Fluctuations in global trade policy is a challenge for global supply chains. The implementation of trade barriers, such as tariffs and quotas, disrupts the flow of goods, leading to delays, increased costs, and uncertainty in sourcing essential materials. Businesses must navigate this dynamic landscape by employing responses, such as diversifying supplier base or reshoring production, to mitigate these disruptions. India’s integration with export control exemplifies the complex interplay between national policies and the global trade environment. We, at CJ Darcl, believe that these policy changes can exert a broader influence on market dynamics, impacting factors such as industry competitiveness, consumer behavior, and the configuration of global value chains.”

Optimising routes by reducing transit time, costs 
Vivek Juneja, Founder and Managing Director, Varuna Group

In today’s fast-paced business environment, efficient logistics services are crucial for maintaining a competitive edge. Transportation is the backbone of logistics, yet managing it remains a challenge. Selecting transport modes and optimising routes can be complex. Partnering with top logistics firms can help overcome these challenges by optimising routes, reducing transit times, and minimising costs. Warehouse management is essential, but it is often lacking. Automated storage systems, barcode scanning, and WMS can enhance inventory tracking and order fulfilment. By using GPS, RFID, and IoT, logistics firms can offer real-time updates on shipments and planning.”

Necessitating safety protocol of air cargo paramount
JB Singh, Director, MOVIN Express

In competitive domestic logistics, companies face many challenges within the industry. From optimising delivery routes, maximising cargo capacity and dealing with fuel prices, businesses navigate a landscape full of complexities. Since ensuring security of shipments is vital, necessitating continuous refinement of safety protocols remains paramount. Operational bottlenecks demand swift resolution to maintain efficiency.
Navigating challenges in logistics and air cargo, such as congestion and operational bottlenecks, necessitates forward-thinking solutions. Through the integration of predictive analytics and automation, industries can mitigate these obstructions, optimise efficiency across the supply chain.”
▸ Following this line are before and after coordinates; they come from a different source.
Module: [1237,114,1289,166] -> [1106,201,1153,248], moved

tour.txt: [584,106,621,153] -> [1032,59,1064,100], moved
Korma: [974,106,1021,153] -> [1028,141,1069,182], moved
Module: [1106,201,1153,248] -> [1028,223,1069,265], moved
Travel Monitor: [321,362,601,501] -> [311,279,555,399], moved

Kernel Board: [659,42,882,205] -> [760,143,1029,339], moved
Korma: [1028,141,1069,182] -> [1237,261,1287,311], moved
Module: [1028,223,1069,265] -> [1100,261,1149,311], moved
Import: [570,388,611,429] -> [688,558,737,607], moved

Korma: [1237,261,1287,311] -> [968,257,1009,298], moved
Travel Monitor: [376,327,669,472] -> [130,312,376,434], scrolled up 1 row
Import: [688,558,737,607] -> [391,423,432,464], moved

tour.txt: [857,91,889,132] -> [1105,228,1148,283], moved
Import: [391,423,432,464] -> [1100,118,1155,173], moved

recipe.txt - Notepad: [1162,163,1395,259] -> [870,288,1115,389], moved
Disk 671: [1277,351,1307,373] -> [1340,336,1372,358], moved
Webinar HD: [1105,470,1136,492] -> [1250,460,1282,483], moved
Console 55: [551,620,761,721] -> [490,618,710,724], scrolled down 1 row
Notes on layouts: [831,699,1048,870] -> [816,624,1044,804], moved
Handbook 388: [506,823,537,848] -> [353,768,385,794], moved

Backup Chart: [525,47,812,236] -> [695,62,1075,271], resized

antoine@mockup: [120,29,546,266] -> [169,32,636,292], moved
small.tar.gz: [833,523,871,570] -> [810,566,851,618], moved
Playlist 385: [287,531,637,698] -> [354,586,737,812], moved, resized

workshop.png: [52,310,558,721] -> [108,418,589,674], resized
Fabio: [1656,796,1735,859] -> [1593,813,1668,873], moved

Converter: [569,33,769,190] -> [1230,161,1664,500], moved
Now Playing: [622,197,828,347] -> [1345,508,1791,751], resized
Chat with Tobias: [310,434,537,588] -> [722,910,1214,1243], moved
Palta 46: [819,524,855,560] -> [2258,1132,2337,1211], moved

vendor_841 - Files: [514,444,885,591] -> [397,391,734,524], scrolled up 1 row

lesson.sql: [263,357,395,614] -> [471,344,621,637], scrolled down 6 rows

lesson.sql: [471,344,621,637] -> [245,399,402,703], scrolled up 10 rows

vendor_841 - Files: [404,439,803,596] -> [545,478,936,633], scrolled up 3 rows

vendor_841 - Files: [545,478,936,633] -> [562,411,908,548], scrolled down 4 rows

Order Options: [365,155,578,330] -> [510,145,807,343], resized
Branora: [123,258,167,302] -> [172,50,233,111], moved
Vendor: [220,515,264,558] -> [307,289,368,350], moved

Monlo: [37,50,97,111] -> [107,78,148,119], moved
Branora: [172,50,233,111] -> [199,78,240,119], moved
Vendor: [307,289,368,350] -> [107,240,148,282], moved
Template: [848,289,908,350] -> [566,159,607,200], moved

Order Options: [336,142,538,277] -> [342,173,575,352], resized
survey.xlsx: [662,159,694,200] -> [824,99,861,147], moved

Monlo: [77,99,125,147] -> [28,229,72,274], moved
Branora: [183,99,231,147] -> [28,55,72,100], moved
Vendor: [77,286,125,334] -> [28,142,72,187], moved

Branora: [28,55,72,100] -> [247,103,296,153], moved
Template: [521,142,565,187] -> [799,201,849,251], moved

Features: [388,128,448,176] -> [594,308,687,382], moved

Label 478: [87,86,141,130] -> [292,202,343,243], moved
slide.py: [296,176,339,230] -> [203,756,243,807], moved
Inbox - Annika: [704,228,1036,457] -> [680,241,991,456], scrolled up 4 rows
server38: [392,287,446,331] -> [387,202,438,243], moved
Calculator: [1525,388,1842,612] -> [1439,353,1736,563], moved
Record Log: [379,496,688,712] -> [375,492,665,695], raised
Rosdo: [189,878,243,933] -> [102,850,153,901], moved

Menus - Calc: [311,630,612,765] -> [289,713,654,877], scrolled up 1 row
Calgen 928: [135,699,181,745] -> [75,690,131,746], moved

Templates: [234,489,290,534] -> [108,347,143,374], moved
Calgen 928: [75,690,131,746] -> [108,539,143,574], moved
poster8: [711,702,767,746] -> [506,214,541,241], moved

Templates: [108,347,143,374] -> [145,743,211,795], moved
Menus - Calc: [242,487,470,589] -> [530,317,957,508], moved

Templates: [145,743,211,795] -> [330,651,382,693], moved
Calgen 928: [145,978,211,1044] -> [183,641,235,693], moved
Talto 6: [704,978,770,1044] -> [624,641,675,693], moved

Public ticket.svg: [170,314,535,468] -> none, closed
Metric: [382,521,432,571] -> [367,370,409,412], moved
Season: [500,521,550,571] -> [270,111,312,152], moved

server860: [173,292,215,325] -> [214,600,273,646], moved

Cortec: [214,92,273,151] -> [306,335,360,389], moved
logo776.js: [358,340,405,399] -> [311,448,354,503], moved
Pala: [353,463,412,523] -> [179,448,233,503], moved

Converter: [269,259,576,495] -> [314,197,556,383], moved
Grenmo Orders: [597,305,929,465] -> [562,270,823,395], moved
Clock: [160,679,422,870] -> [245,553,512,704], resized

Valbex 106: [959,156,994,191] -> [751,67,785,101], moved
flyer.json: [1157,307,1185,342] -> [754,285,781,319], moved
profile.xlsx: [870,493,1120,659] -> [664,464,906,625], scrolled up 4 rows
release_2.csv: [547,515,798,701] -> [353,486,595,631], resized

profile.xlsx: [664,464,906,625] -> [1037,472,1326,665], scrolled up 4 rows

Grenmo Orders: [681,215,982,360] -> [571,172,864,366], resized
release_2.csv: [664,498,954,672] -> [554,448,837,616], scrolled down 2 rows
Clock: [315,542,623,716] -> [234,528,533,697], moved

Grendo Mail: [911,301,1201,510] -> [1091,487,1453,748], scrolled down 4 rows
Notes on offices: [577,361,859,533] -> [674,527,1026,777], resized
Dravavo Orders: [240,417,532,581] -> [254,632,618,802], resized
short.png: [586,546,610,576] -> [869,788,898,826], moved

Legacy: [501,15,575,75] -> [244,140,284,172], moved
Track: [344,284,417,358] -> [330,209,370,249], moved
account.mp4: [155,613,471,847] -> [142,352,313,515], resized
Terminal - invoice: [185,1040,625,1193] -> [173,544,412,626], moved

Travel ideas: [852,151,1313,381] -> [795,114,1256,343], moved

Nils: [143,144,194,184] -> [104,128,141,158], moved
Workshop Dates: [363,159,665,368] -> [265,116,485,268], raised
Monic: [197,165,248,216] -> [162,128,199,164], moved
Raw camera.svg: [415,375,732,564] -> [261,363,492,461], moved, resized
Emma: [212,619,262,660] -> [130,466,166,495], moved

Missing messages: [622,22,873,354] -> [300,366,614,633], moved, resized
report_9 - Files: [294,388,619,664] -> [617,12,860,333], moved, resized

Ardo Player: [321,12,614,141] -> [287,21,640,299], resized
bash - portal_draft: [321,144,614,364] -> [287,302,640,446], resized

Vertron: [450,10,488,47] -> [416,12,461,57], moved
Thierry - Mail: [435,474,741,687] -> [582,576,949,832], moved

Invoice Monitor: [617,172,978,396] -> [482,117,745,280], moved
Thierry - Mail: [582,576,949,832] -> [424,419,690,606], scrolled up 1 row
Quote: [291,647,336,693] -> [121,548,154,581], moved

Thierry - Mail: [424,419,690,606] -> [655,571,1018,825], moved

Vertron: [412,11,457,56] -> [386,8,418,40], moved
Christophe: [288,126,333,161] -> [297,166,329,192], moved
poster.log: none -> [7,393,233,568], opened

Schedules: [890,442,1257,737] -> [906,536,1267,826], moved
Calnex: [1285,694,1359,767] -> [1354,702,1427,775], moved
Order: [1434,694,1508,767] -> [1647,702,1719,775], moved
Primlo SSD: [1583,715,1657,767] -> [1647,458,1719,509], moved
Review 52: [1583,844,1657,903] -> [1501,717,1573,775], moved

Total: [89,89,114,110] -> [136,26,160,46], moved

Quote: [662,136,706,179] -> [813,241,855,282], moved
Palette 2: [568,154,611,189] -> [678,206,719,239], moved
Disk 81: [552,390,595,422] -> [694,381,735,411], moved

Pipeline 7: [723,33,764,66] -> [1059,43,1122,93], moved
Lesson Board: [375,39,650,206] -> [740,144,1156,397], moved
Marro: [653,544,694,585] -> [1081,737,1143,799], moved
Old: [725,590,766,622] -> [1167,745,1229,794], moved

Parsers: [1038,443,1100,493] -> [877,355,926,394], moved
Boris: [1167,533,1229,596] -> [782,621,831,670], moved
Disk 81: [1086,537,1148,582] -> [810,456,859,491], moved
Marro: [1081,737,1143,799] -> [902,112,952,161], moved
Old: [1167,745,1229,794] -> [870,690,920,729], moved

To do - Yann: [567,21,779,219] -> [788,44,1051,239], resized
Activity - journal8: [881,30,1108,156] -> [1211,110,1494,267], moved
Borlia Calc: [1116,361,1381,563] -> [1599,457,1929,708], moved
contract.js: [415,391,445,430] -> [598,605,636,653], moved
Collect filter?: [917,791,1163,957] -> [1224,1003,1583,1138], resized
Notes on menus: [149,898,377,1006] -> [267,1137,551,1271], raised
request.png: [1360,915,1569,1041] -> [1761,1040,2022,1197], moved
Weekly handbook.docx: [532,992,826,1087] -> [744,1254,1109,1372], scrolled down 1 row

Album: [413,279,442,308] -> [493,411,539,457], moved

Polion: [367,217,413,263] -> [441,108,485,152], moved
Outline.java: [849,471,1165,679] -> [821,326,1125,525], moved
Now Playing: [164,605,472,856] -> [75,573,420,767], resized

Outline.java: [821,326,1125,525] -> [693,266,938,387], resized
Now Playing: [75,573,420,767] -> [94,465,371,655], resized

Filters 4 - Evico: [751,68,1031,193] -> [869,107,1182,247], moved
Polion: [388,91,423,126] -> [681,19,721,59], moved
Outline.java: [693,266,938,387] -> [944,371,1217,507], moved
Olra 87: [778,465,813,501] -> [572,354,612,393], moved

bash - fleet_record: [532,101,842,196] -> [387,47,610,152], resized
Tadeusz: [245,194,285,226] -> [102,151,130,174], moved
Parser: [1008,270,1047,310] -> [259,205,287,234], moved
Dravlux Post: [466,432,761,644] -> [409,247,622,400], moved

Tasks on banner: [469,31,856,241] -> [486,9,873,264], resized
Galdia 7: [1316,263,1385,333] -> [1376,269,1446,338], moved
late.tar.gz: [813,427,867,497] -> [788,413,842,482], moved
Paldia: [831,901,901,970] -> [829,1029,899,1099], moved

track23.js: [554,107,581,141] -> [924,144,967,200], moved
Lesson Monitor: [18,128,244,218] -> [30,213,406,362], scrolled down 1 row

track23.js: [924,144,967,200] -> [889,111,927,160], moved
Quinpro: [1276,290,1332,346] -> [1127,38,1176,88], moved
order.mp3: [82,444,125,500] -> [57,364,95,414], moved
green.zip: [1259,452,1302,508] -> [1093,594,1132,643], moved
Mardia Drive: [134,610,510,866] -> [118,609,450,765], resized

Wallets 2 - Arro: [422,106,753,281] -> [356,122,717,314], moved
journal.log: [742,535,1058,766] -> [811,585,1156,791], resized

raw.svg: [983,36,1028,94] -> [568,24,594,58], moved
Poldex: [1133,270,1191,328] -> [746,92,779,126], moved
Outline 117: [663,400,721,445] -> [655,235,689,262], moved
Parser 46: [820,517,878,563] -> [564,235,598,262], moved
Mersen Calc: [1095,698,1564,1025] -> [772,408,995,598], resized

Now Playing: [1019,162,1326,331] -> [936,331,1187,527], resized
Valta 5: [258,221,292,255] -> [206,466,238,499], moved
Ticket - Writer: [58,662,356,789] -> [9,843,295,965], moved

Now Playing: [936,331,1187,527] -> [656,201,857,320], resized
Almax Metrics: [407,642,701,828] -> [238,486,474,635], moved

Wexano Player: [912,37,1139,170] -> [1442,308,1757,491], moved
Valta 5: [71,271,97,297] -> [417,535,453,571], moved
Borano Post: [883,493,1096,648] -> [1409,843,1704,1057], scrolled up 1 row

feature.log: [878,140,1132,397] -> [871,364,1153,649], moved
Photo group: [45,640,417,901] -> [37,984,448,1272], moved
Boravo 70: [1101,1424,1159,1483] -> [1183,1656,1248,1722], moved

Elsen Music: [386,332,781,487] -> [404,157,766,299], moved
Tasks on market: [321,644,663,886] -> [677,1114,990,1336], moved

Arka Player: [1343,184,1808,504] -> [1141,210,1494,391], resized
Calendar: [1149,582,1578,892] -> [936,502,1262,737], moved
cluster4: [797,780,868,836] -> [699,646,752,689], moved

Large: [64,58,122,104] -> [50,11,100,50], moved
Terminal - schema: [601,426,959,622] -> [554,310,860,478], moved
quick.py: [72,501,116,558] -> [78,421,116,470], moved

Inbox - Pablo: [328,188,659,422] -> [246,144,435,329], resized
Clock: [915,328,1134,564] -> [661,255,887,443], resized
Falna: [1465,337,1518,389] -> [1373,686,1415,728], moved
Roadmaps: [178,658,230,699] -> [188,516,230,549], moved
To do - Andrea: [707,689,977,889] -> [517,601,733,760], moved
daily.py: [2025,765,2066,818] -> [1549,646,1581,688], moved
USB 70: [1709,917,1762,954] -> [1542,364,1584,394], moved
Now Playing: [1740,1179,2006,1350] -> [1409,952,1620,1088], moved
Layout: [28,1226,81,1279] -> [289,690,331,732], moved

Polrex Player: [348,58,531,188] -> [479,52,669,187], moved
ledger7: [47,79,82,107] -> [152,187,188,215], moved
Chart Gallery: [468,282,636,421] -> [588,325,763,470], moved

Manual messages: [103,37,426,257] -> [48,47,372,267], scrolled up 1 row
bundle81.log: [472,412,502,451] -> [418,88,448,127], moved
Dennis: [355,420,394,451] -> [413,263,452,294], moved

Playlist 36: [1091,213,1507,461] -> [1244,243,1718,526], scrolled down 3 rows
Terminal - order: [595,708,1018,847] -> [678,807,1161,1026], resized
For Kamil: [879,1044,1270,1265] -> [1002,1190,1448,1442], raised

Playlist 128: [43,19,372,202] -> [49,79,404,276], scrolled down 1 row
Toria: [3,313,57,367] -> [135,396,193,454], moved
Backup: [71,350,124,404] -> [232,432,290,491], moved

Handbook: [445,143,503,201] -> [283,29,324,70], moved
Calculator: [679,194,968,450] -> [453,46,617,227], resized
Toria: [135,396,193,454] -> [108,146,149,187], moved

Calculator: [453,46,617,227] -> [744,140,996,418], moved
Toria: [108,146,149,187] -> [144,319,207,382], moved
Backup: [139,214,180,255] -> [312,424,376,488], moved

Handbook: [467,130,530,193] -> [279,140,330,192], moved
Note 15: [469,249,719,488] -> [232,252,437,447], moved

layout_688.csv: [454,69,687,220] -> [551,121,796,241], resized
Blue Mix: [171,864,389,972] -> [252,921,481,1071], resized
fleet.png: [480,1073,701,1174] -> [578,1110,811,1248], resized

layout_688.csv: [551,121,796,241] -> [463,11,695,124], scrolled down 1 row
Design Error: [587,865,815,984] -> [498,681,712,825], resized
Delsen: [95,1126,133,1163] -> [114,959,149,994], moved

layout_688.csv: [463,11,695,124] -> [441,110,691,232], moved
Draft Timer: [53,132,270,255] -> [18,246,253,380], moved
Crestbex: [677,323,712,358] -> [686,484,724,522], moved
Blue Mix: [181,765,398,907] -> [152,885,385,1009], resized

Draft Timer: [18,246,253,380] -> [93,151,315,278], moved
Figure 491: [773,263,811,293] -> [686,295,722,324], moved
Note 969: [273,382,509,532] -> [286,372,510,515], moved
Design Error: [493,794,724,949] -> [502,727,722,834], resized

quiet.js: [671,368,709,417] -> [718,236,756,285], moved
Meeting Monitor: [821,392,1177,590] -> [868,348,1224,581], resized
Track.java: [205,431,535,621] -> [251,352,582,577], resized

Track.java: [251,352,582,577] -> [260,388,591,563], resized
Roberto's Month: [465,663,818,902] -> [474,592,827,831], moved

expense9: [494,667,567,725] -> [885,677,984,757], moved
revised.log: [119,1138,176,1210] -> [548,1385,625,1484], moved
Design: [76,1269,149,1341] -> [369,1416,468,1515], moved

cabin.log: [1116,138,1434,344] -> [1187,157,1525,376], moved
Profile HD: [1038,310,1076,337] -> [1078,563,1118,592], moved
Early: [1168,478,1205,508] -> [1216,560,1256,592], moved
Limited capacity, manual verification increase costs
Vipin Vohra, Chairman, Continental Carriers

As a player in the air cargo and logistics industry, we encounter several pain points that impact our operations. One of the foremost is lack of infrastructure, including limited capacity at airports and cargo terminals, leading to congestion and delays. This directly affects our ability to efficiently handle and transport products. Despite the advancement of customs processing, the persistence of physical scrutiny of the documents remains a bottleneck. The reliance on manual verification prolongs the clearance timeline, increases risk of errors, and adds unnecessary costs for businesses. The lack of standardisation and digitalisation across the industry creates inefficiencies and hampers interoperability.”

Urgent need to enhance capacity,  freight corridors
Sunil Kohli, Managing Director, Rahat Cargo

Presently, the country’s high-density rail corridors face severe capacity constraints. There is an urgent need for capacity enhancement, upgradation, creation of new passenger and freight corridors, among others. Other issues plaguing the rail transport are, inadequate connectivity to ports and mines, inability to carry longer and heavier trains, lower throughput, longer turn-around period. Also, there is a space crunch across the carriers to all destinations, while the available air freight is also a concern. It has been skyrocketing presumably due to closure of Red Sea shipping lanes thus dampening the exporters’ selling enthusiasm. So, the stakeholders need to have a tangible solution to overcome such roadblocks.”